Entries supplied:
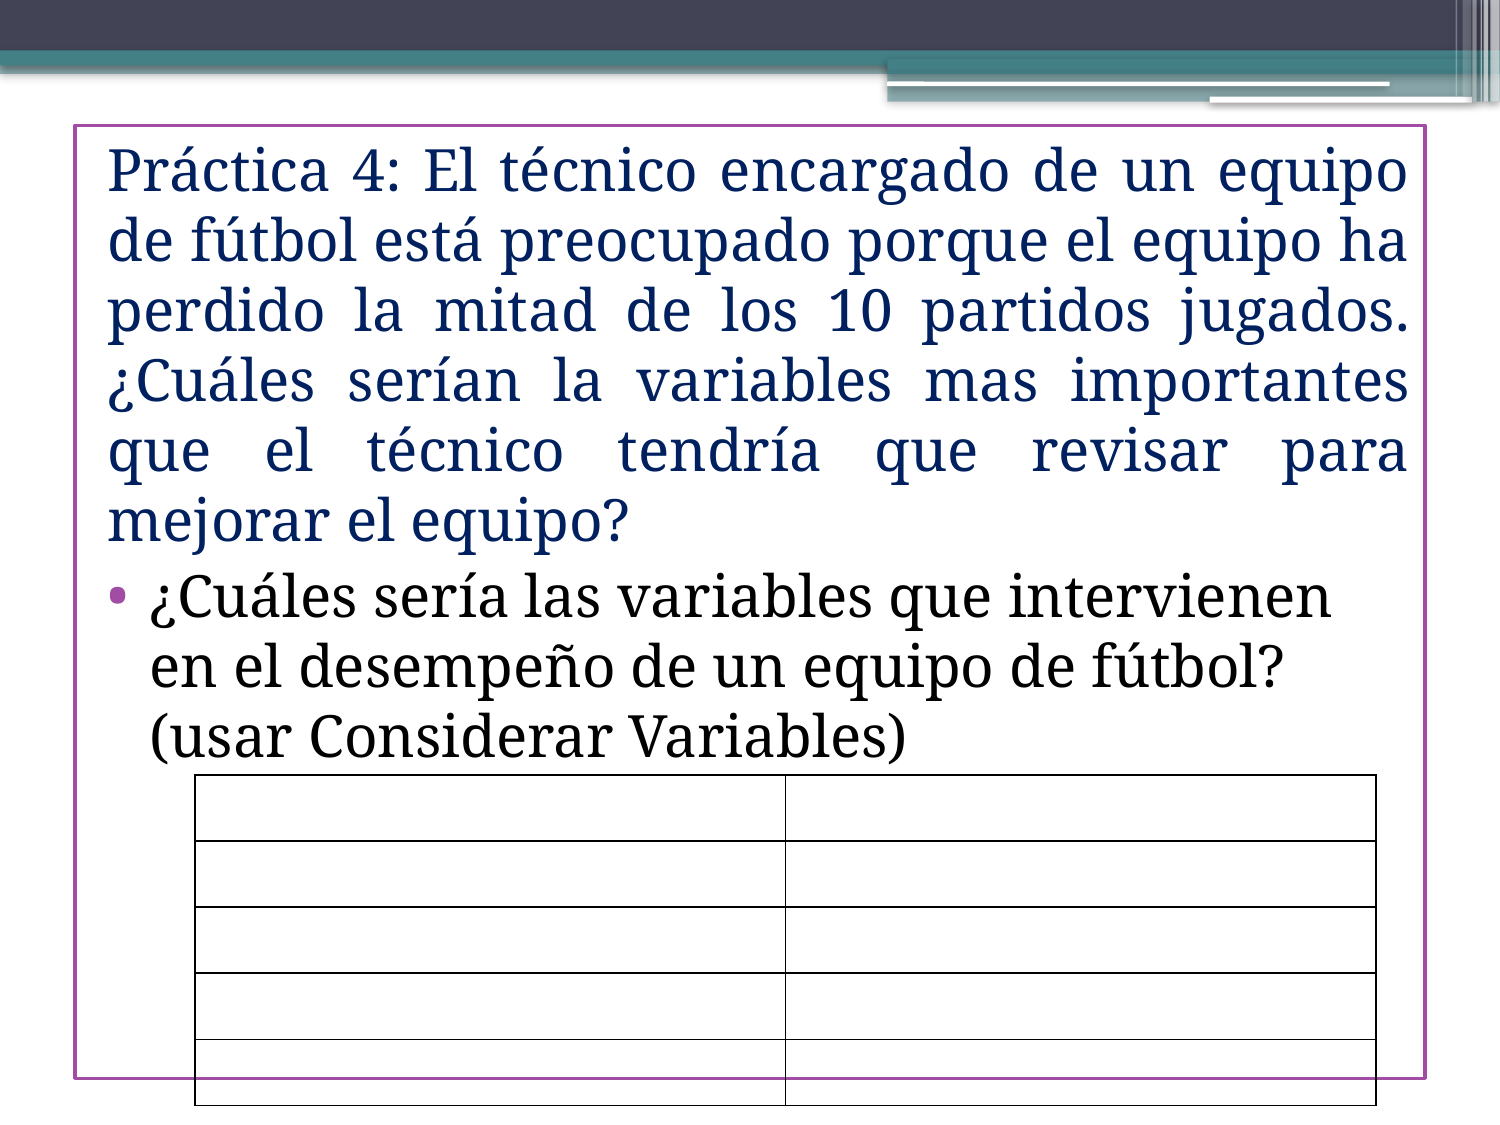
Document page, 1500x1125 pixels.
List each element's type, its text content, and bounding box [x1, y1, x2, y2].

table_cell [786, 974, 1375, 1039]
table_cell [196, 842, 785, 906]
table_cell [196, 974, 785, 1039]
table_cell [196, 908, 785, 972]
table_cell [786, 1040, 1375, 1105]
table_header [786, 776, 1375, 840]
table_cell [196, 1040, 785, 1105]
table_cell [786, 842, 1375, 906]
list Práctica 4: El técnico encargado de un equipo de fútbol está preocupado porque el equipo ha perdido la mitad de los 10 partidos jugados. ¿Cuáles serían la variables mas importantes que el técnico tendría que revisar para mejorar el equipo? ¿Cuáles sería las variables que intervienen en el desempeño de un equipo de fútbol? (usar Considerar Variables) [73, 124, 1427, 1080]
table_cell [786, 908, 1375, 972]
table_header [196, 776, 785, 840]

Exercise brief: Before writing out the material above, please remove its pictures; everything else stays exact.

Reply to the task:
Document page, 1500x1125 pixels.
List each element's type, its text content, and bounding box [x1, y1, x2, y2].

table_cell [786, 974, 1375, 1039]
table_cell [196, 842, 785, 906]
table_cell [196, 974, 785, 1039]
table_cell [196, 908, 785, 972]
table_cell [786, 1040, 1375, 1105]
table_header [786, 776, 1375, 840]
table_cell [196, 1040, 785, 1105]
table_cell [786, 842, 1375, 906]
list Práctica 4: El técnico encargado de un equipo de fútbol está preocupado porque el equipo ha perdido la mitad de los 10 partidos jugados. ¿Cuáles serían la variables mas importantes que el técnico tendría que revisar para mejorar el equipo? ¿Cuáles sería las variables que intervienen en el desempeño de un equipo de fútbol? (usar Considerar Variables) [73, 124, 1427, 1080]
table_cell [786, 908, 1375, 972]
table_header [196, 776, 785, 840]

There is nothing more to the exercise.